Не обменявшись ни одним словом, они вошли в дом, поднялись по лестнице и прошли целую анфиладу сла­бо освещенных комнат. Наконец, граф остановился пе­ред опущенной портьерой, приподнял ее и рукой при­гласил своего спутника войти. Бледный и взволнован­ный вошел банкир, тревожным взглядом окинул про­сторную комнату.

В глубине ее стояла кровать под балдахином, два канделябра освещали большое серебряное распятие и продолговатую фигуру, лежавшую на постели и при­крытую покровом. В изголовье, опершись на спинку кресла, стоял Рауль, а позади него отец фон-Роте и подошедший к ним Рудольф.

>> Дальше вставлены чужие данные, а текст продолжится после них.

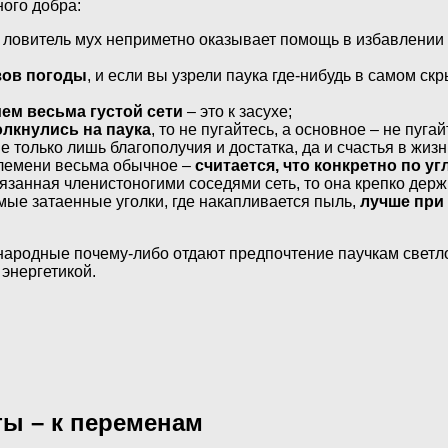
ого добра:
 ловитель мух неприметно оказывает помощь в избавлении 
зов погоды
, и если вы узрели паука где-нибудь в самом ск
ем весьма густой сети
– это к засухе;
олкнулись на паука
, то не пугайтесь, а основное – не пуг
 только лишь благополучия и достатка, да и счастья в жизн
племени весьма обычное –
считается, что конкретно по у
связанная членистоногими соседями сеть, то она крепко держ
амые затаенные уголки, где накапливается пыль,
лучше при
 народные почему-либо отдают предпочтение паучкам светл
энергетикой.
ты – к переменам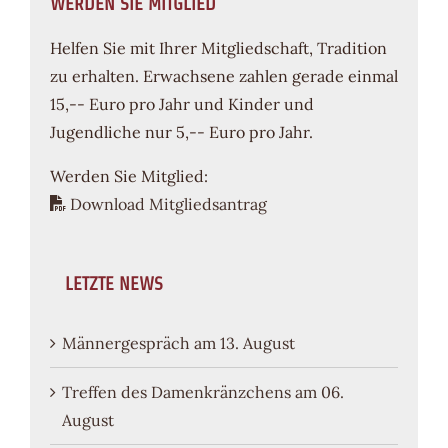
WERDEN SIE MITGLIED
Helfen Sie mit Ihrer Mitgliedschaft, Tradition
zu erhalten. Erwachsene zahlen gerade einmal
15,-- Euro pro Jahr und Kinder und
Jugendliche nur 5,-- Euro pro Jahr.
Werden Sie Mitglied:
Download Mitgliedsantrag
LETZTE NEWS
Männergespräch am 13. August
Treffen des Damenkränzchens am 06.
August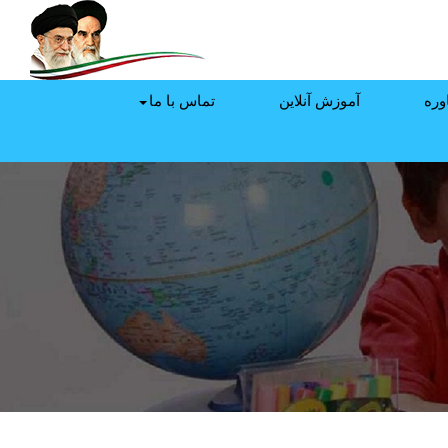
وره
آموزش آنلاین
تماس با ما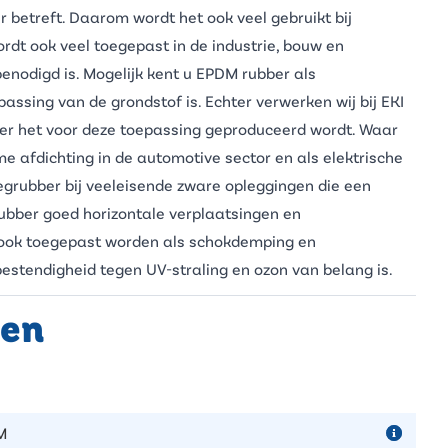
r
betreft. Daarom wordt het ook veel gebruikt bij
ordt ook veel toegepast in de
industrie
,
bouw
en
nodigd is. Mogelijk kent u EPDM rubber als
ssing van de grondstof is. Echter verwerken wij bij EKI
er het voor deze toepassing geproduceerd wordt. Waar
e afdichting in de automotive sector en als elektrische
egrubber
bij veeleisende zware opleggingen die een
rubber goed horizontale verplaatsingen en
t ook toegepast worden als schokdemping en
 bestendigheid tegen UV-straling en ozon van belang is.
pen
M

Сделав несколько шагов к князю, Вельден остано­вился, и взоры их встретились. Вдруг Рауль отдернул покров и, указывая на тело Амедея, сказал:

—   Взгляните на вашего сына и скажите, довольны ли вы результатом вашего безумного мщения, бесчело­вечный отец?

Пораженный изумлением, Гуго наклонился и с ужа­сом увидел ребенка: полураскрытый ворот рубашки об­нажил раненую грудь. Невыразимое чувство ужаса охва­тило его, и по телу пробежала дрожь. Бледное лицо его отвергнутого ребенка было отражением его собст­венного лица. Вдруг подымутся эти веки, опушенные длинными ресницами, и глаза взглянут на него с уп­реком, а безжизненная рука оттолкнет его?.. У него закружилась голова и потемнело в глазах. С глухим стоном упал он на колени у кроватки усопшего и приник головой к остывшей руке ребенка.

С чувством презрения, но и жалости смотрел на преступника Рауль, стоявший близ своей невинной жерт­вы, и по лицу его прошел целый ад угрызений совести. Еще раз убедился он, что грозная рука Господня на­стигает в надлежащую минуту самого гордого грешни­ка и повергает его в прах...

«И как хотите, чтобы с вами поступили люди, так и вы поступайте с ними!» — сказал Мессия, хорошо знав­ший сердце человека и включивший в эти простые сло­ва весь закон Господень. Рауль вспомнил в эту минуту весь разговор с Гуго перед бюстом Аллана Кардена. И теперь он понял слова, сказанные им тогда. И дейст­вительно, разве этот момент не служил доказательст­вом, что не были тщетны труды великого философа и что, по крайней мере, двое его учеников победили свои страсти, дабы поступить согласно его учению.